何かが起こりそうな洋館を建てたいんだよ――。大雪の日、人気作家の御堂勘次郎が細部までこだわった洋館のお披露目会が行われた。招かれたのは作家と編集者、文芸評論家と……。最初は和やかな雰囲気だったが、次第に雲行きが怪しくなっていく。奇想天外、どんでん返しの魔術師による衝撃のミステリー!

Profile著者紹介

1981年京都府生まれ。2014年に『闇に香る嘘』で第60回江戸川乱歩賞を受賞しデビュー。

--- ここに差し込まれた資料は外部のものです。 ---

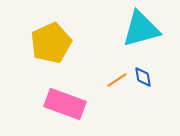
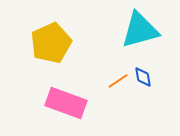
cyan triangle: moved 1 px left, 1 px down
orange line: moved 1 px right, 1 px down
pink rectangle: moved 1 px right, 1 px up
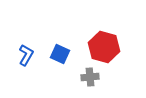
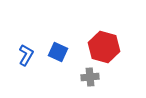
blue square: moved 2 px left, 2 px up
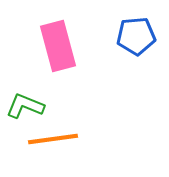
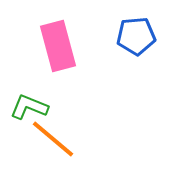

同作は数々のミステリランキングにおいて高い評価を受ける。同年に発表した短編「死は朝、羽ばたく」が第68回日本推理作家協会賞短編部門候補、『生還者』が第69回日本推理作家協会賞の長編及び連作短編集部門の候補、『黙過』が第21回大藪春彦賞候補となるなど、今注目を集める作家である。『難民調査官』『叛徒』『真実の檻』『失踪者』『告白の余白』『サハラの薔薇』『悲願花』『刑事の慟哭』『絶声』『法の雨』『同姓同名』『ヴィクトリアン・ホテル』『白医』『アルテミスの涙』『情熱の砂を踏む女』など著書多数。